─── SUPPLIED INFORMATION ───

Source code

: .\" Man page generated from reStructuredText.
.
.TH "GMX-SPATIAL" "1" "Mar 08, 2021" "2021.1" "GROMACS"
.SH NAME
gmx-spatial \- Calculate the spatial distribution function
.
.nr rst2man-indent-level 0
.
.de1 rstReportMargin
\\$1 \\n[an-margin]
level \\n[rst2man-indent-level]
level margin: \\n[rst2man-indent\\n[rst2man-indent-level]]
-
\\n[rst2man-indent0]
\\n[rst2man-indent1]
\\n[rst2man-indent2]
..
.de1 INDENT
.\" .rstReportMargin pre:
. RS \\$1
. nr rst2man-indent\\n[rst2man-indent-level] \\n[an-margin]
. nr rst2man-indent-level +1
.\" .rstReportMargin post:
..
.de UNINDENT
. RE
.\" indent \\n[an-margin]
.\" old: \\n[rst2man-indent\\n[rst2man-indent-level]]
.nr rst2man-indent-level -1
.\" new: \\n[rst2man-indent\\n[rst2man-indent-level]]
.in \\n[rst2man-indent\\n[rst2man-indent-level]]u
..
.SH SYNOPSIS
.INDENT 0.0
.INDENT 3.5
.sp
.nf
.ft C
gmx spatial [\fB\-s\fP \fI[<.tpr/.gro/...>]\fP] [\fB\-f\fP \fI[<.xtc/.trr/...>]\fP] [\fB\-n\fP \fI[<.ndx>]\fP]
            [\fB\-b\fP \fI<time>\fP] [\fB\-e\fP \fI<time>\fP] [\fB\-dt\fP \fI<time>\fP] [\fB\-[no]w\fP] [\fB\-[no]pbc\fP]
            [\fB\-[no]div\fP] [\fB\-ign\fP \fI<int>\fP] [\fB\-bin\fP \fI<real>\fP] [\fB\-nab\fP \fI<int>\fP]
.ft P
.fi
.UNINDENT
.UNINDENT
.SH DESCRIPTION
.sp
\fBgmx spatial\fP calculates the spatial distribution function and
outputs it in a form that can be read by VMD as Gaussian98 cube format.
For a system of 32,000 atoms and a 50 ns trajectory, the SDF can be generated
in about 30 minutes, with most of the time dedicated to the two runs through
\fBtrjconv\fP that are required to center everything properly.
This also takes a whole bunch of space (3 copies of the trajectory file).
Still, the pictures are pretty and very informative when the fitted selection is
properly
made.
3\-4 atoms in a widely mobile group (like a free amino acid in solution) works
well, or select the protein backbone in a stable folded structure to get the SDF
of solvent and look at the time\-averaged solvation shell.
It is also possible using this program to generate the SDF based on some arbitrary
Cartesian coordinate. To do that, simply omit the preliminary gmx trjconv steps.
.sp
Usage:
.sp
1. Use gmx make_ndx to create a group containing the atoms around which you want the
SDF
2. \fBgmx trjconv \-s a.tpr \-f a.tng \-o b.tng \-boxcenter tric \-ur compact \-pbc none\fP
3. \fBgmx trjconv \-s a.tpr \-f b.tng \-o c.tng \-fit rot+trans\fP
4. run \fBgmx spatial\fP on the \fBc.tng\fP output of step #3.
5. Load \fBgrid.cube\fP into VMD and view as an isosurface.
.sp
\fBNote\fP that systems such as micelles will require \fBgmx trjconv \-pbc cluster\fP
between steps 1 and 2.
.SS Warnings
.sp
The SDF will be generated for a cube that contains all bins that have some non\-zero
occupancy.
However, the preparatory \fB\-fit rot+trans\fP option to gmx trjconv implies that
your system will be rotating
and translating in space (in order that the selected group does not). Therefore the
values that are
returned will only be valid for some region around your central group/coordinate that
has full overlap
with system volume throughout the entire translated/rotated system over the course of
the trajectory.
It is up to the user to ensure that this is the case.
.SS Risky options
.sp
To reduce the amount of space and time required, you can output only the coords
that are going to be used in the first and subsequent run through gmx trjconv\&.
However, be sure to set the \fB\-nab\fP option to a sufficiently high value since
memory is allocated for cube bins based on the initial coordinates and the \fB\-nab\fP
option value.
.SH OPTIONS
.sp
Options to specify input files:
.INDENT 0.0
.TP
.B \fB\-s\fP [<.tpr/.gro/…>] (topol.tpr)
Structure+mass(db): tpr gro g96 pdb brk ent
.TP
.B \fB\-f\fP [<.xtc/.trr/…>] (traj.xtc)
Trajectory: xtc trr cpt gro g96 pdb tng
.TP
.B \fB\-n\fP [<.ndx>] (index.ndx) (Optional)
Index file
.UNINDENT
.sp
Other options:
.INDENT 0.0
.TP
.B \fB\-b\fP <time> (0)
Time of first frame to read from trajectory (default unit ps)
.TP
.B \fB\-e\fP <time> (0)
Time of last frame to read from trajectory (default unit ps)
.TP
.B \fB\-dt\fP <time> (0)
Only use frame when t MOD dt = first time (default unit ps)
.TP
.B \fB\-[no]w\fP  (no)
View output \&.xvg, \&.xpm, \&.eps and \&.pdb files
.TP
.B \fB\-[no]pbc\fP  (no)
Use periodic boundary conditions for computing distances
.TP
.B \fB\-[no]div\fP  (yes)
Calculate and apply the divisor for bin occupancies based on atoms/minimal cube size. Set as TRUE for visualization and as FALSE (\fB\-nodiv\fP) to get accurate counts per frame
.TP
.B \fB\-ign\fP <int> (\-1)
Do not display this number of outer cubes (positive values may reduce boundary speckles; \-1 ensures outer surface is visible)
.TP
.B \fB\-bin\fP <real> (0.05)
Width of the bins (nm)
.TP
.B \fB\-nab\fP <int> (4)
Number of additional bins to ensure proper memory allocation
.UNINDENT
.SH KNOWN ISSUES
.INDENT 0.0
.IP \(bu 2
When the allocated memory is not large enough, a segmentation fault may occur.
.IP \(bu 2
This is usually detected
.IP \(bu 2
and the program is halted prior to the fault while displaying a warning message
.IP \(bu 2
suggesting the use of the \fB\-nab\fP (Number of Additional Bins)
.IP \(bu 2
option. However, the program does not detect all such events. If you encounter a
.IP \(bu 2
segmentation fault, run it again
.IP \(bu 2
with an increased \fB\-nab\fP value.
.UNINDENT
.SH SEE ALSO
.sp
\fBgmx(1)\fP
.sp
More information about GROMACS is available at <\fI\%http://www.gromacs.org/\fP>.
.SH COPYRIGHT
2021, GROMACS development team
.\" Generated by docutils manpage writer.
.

───

With the line containing "suggesting the use" as the first and the last line above as the final one, copy those lines exactly and no others.

suggesting the use of the \fB\-nab\fP (Number of Additional Bins)
.IP \(bu 2
option. However, the program does not detect all such events. If you encounter a
.IP \(bu 2
segmentation fault, run it again
.IP \(bu 2
with an increased \fB\-nab\fP value.
.UNINDENT
.SH SEE ALSO
.sp
\fBgmx(1)\fP
.sp
More information about GROMACS is available at <\fI\%http://www.gromacs.org/\fP>.
.SH COPYRIGHT
2021, GROMACS development team
.\" Generated by docutils manpage writer.
.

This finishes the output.